The acclaimed Russian ballet dancer Vladimir Shklyarov has died aged 39.
Shklyarov died after falling from the fifth floor of a building on Saturday, a spokesperson for the Mariinsky Theatre told the news outlet Fontanka at the weekend.
The spokesperson, Anna Kasatkina, told Russian media that Shklyarov had been taking painkillers for a back injury and had been scheduled to undergo spinal surgery on Monday.
While a federal investigation has been launched to investigate the dancer’s death, “the preliminary cause” has been ruled an accident, the Russian news agency RIA Novosti reported.
Born in St Petersburg in 1985, Shklyarov joined Mariinsky Theatre in 2003 and became its principal dancer – the highest-ranking position in a ballet company – in 2011.
The company called Shklyarov’s death “a huge loss”.
“Our condolences to the artist’s family, loved ones, friends and all the numerous admirers of his work and talent … he forever inscribed his name in the history of world ballet,” it said.
Throughout his 20-year career, Shklyarov starred in productions of Swan Lake, Romeo and Juliet, The Sleeping Beauty, Don Quixote and Christopher Wheeldon’s Alice in Wonderland. He performed all over the world, including with the Metropolitan Opera in New York City and the Royal Opera House in London.

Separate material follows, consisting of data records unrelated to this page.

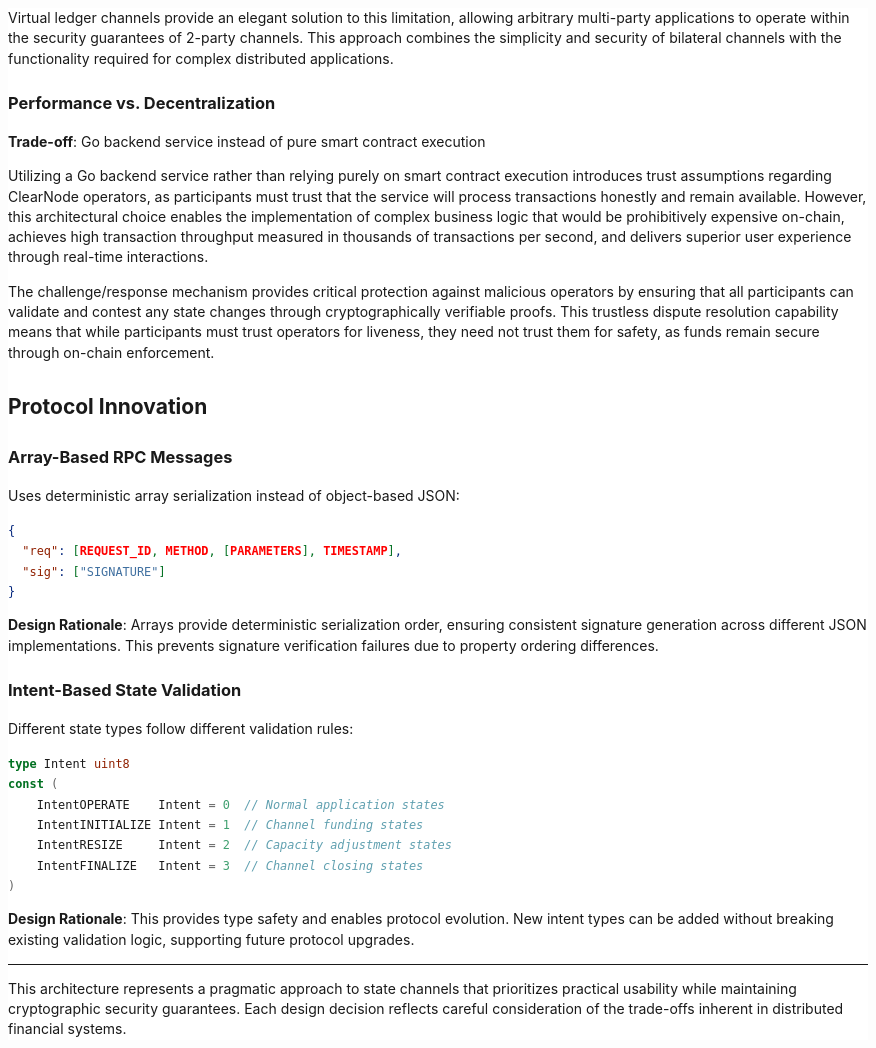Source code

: Virtual ledger channels provide an elegant solution to this limitation, allowing arbitrary multi-party applications to operate within the security guarantees of 2-party channels. This approach combines the simplicity and security of bilateral channels with the functionality required for complex distributed applications.

### Performance vs. Decentralization

**Trade-off**: Go backend service instead of pure smart contract execution

Utilizing a Go backend service rather than relying purely on smart contract execution introduces trust assumptions regarding ClearNode operators, as participants must trust that the service will process transactions honestly and remain available. However, this architectural choice enables the implementation of complex business logic that would be prohibitively expensive on-chain, achieves high transaction throughput measured in thousands of transactions per second, and delivers superior user experience through real-time interactions.

The challenge/response mechanism provides critical protection against malicious operators by ensuring that all participants can validate and contest any state changes through cryptographically verifiable proofs. This trustless dispute resolution capability means that while participants must trust operators for liveness, they need not trust them for safety, as funds remain secure through on-chain enforcement.

## Protocol Innovation

### Array-Based RPC Messages

Uses deterministic array serialization instead of object-based JSON:

```json
{
  "req": [REQUEST_ID, METHOD, [PARAMETERS], TIMESTAMP],
  "sig": ["SIGNATURE"]
}
```

**Design Rationale**: Arrays provide deterministic serialization order, ensuring consistent signature generation across different JSON implementations. This prevents signature verification failures due to property ordering differences.

### Intent-Based State Validation

Different state types follow different validation rules:

```go
type Intent uint8
const (
    IntentOPERATE    Intent = 0  // Normal application states
    IntentINITIALIZE Intent = 1  // Channel funding states
    IntentRESIZE     Intent = 2  // Capacity adjustment states
    IntentFINALIZE   Intent = 3  // Channel closing states
)
```

**Design Rationale**: This provides type safety and enables protocol evolution. New intent types can be added without breaking existing validation logic, supporting future protocol upgrades.

---

This architecture represents a pragmatic approach to state channels that prioritizes practical usability while maintaining cryptographic security guarantees. Each design decision reflects careful consideration of the trade-offs inherent in distributed financial systems.
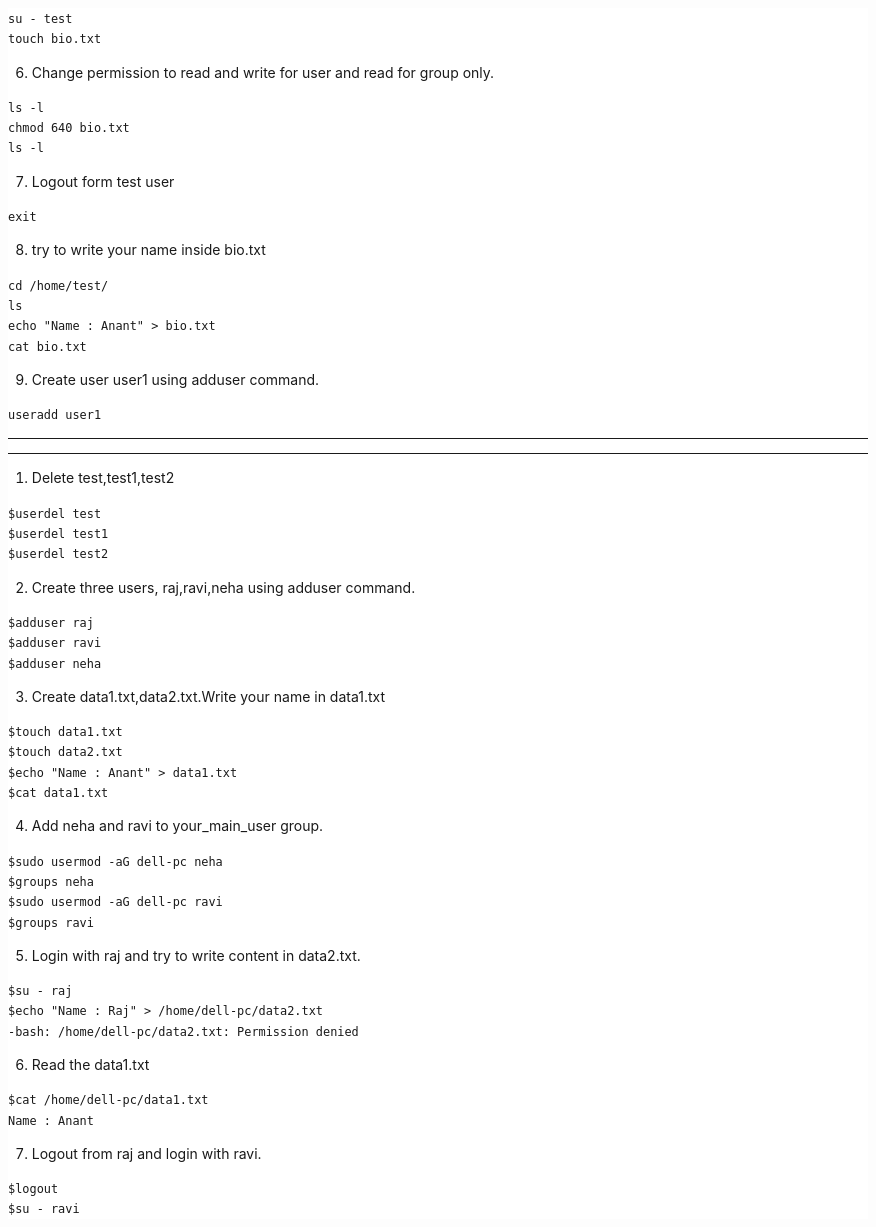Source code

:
 ```
su - test
touch bio.txt
```
6. Change permission to read and write for user and read for group only.
```
ls -l
chmod 640 bio.txt
ls -l
```
7. Logout form test user
```
exit
```
8. try to write your name inside bio.txt
```
cd /home/test/
ls
echo "Name : Anant" > bio.txt
cat bio.txt
```
9. Create user user1 using adduser command.
```
useradd user1
```
---
---
1. Delete test,test1,test2
```
$userdel test
$userdel test1
$userdel test2
```
2. Create three users, raj,ravi,neha using adduser command.
```
$adduser raj
$adduser ravi
$adduser neha
```
3. Create data1.txt,data2.txt.Write your name in data1.txt
```
$touch data1.txt
$touch data2.txt
$echo "Name : Anant" > data1.txt
$cat data1.txt
```
4. Add neha and ravi to your_main_user group.
```
$sudo usermod -aG dell-pc neha
$groups neha
$sudo usermod -aG dell-pc ravi
$groups ravi
```
5. Login with raj and try to write content in data2.txt.
```
$su - raj
$echo "Name : Raj" > /home/dell-pc/data2.txt
-bash: /home/dell-pc/data2.txt: Permission denied
```
6. Read the data1.txt
```
$cat /home/dell-pc/data1.txt
Name : Anant
```
7. Logout from raj and login with ravi.
```
$logout
$su - ravi
```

In 2013 he married a fellow Mariinsky Theatre dancer, Maria Shirinkina, with whom he had two children.
Russian dancers paid tribute to Shklyarov after the news broke, with Irina Baranovskaya calling his death “a stupid, unbearable accident” on Telegram.

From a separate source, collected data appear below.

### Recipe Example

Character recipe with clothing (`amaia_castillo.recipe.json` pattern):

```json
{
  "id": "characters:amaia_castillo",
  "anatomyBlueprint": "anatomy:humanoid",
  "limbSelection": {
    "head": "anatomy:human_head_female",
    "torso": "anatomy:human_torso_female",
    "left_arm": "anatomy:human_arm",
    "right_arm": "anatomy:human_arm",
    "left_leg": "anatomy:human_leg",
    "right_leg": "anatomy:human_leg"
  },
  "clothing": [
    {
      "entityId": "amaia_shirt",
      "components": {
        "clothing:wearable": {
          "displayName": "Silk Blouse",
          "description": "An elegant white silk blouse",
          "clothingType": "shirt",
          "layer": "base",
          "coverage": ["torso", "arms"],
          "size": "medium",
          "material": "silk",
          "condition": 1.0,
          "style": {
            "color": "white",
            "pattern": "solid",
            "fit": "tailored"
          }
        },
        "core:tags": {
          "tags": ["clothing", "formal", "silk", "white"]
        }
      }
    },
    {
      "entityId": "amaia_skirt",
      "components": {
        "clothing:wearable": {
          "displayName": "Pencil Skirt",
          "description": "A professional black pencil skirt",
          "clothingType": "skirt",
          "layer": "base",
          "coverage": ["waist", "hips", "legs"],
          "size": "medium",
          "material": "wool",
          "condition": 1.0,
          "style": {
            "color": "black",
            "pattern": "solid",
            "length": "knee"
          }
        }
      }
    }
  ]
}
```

Baranovskaya said Shklyarov “went out onto the balcony to get some air and smoke” and “lost his balance” on the “very narrow balcony”.

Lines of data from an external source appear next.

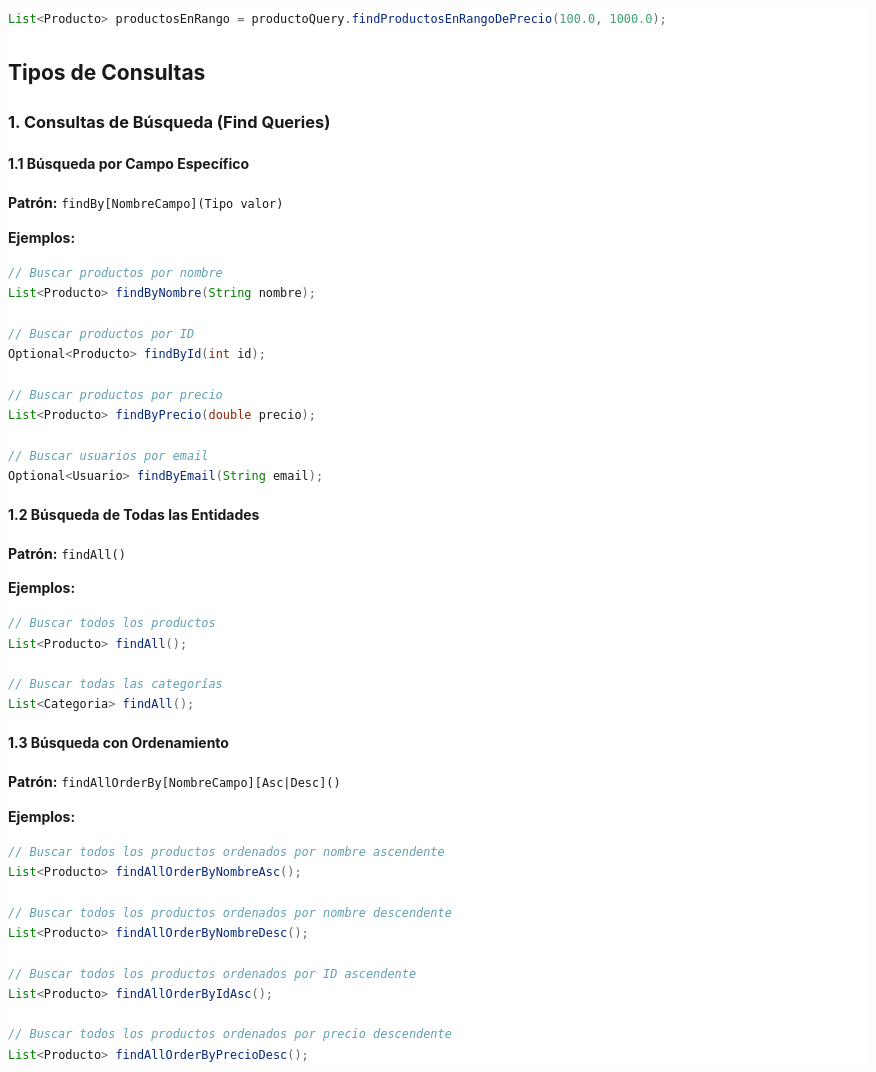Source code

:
 ```java
List<Producto> productosEnRango = productoQuery.findProductosEnRangoDePrecio(100.0, 1000.0);
```

## Tipos de Consultas

### 1. Consultas de Búsqueda (Find Queries)

#### 1.1 Búsqueda por Campo Específico

**Patrón:** `findBy[NombreCampo](Tipo valor)`

**Ejemplos:**
```java
// Buscar productos por nombre
List<Producto> findByNombre(String nombre);

// Buscar productos por ID
Optional<Producto> findById(int id);

// Buscar productos por precio
List<Producto> findByPrecio(double precio);

// Buscar usuarios por email
Optional<Usuario> findByEmail(String email);
```

#### 1.2 Búsqueda de Todas las Entidades

**Patrón:** `findAll()`

**Ejemplos:**
```java
// Buscar todos los productos
List<Producto> findAll();

// Buscar todas las categorías
List<Categoria> findAll();
```

#### 1.3 Búsqueda con Ordenamiento

**Patrón:** `findAllOrderBy[NombreCampo][Asc|Desc]()`

**Ejemplos:**
```java
// Buscar todos los productos ordenados por nombre ascendente
List<Producto> findAllOrderByNombreAsc();

// Buscar todos los productos ordenados por nombre descendente
List<Producto> findAllOrderByNombreDesc();

// Buscar todos los productos ordenados por ID ascendente
List<Producto> findAllOrderByIdAsc();

// Buscar todos los productos ordenados por precio descendente
List<Producto> findAllOrderByPrecioDesc();
```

A Mariinsky dancer, Diana Vishneva, wrote: “This tragedy brings only tears and sadnesss … This is the tragedy for our theatre, our common grief, feeling of emptiness.”
“You were the favourite partner … My beautiful Romeo, my brave Prince in Cinderella.”
American Ballet Theater, where Shklyarov was a guest performer in 2014 and 2015, remembered him on Instagram as “an extraordinary artist whose grace and passion inspired audiences worldwide”.
“Rest in peace, Vladimir. Your light will continue to shine through the beauty you brought to this world,” the post ended.